Comme si les années de feu et de sang n'avaient pas suffi à déchirer le tissu social en constitution pour qu'apparaisse encore, le spectre de tragiques déchirements. Hier à Bab El Oued, aujourd'hui à Baraki, les cors de la guerre mugissent à la mort. Un point commun, cependant, lie les deux lieux aux antipodes l'un de l'autre : « La Carrière » (Diar El Kef ex Carrière Jobert). On est enclin à dire « Ahl El Kef », ce clan célèbre de la Tradition coranique, qui aurait dormi 309 ans pour se réveiller hors temps. Sauf que l'histoire des anciens, pleine d'enseignements, ramenait toujours à Dieu. Immensément béante, la déchirure voit ses bords s'éloigner de jour en jour. Les nantis se cloitrent derrière des murs de plus en plus hauts, les damnés des HLM se livrent des guerres nourries par le déni. On rejette volontiers la faute sur des repris de justice graciés, à l'occasion du cinquantième anniversaire du recouvrement de la souveraineté nationale. Il est même suggéré à l'instance judiciaire de l'application des peines, le retour au bagne alfatier de sinistre mémoire. Sait-on au moins qu'il n'existe presque plus d'alfa ? Flétri par la désertification, il tend à ne plus être endémique. Notre approvisionnement en papier nous vient présentement de la lointaine Amazonie. En citant nommément les gens de la Carrière, on semble rassurer le reste des habitants qui seraient lavés de tout soupçon. La brutalité est vite expliquée par le raccourci que prennent les têtes pensantes en stigmatisant une catégorie de population forgée par la détresse de la précarité sociale. Connaît-on au moins les cellules dans lesquelles ont été parquées des familles entières, depuis plus de deux générations déjà ? Sait-on au moins que, pour se soulager, les femmes attendaient la nuit pour visiter les fosses d'aisance, la tête couverte d'une serviette de toilette et que les sœurs ne peuvent changer de linge qu'en l'absence des frères? Merci mon général (de Gaulle) pour le cadeau empoisonné que fut votre Plan de Constantine.

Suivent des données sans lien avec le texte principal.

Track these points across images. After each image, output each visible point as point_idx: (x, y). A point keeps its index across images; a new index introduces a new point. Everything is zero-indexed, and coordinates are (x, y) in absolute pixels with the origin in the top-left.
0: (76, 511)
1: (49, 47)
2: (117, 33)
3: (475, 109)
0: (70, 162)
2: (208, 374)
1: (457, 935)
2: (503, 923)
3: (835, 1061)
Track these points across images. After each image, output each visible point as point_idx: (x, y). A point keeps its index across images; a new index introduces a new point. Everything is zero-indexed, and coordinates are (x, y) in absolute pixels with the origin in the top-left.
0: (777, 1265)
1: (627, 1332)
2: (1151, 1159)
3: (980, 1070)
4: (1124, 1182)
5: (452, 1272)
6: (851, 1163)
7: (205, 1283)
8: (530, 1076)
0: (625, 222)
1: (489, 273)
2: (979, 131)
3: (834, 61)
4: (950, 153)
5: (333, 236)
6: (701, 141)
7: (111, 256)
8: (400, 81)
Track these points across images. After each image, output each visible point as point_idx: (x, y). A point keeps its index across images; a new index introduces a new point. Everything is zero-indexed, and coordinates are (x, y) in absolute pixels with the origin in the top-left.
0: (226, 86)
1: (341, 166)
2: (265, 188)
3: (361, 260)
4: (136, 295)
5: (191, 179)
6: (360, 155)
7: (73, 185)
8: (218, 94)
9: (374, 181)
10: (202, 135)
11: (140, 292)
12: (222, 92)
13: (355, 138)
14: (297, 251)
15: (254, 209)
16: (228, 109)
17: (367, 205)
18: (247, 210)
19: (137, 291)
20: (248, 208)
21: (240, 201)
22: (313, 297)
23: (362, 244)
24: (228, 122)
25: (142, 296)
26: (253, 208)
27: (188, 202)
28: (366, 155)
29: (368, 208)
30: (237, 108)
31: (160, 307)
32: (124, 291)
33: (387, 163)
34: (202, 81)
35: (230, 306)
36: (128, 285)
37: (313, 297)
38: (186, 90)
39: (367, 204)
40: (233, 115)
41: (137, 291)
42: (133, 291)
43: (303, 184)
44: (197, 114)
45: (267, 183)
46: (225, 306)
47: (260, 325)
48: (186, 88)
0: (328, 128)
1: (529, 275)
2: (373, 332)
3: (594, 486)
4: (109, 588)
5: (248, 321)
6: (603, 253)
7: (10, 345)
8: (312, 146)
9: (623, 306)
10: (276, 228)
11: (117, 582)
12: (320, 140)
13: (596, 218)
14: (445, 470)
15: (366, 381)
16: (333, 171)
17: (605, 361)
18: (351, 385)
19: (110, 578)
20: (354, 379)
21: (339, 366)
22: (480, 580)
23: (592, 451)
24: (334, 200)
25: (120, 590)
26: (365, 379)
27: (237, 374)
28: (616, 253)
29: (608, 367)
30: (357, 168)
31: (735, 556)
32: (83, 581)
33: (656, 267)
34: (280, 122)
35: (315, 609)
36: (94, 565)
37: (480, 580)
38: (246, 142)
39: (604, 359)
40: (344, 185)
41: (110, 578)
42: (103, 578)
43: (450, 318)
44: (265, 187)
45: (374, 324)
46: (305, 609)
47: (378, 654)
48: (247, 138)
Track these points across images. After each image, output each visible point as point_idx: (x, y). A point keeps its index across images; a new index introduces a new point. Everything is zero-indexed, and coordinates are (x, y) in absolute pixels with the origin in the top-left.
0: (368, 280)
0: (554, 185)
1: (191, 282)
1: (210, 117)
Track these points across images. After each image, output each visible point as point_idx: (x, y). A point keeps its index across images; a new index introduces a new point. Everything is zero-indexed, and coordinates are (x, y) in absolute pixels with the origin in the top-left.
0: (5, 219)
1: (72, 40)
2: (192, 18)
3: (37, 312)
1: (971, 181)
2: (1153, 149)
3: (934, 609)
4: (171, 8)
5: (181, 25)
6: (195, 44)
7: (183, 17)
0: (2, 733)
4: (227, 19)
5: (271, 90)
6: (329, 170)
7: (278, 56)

Vous avez transformé de rustiques paysans en zombies urbains. Vous les avez, par cette promiscuité, rendu indignes. Le pays souverain, n'a pas fait mieux ; il a même essayé d'humaniser ces ghettos, mais en vain. Diar El Kef et Diar Es Shems sont les tatouages indélébiles faits sur le front de la dignité humaine. Des cadres et des universitaires, honteux de leurs ghettos, déclinent volontiers leur résidence à Climat de France ou à El Madania. Mais cette errance ne doit justifier aucune dérive, fût-elle ressentie comme légitime.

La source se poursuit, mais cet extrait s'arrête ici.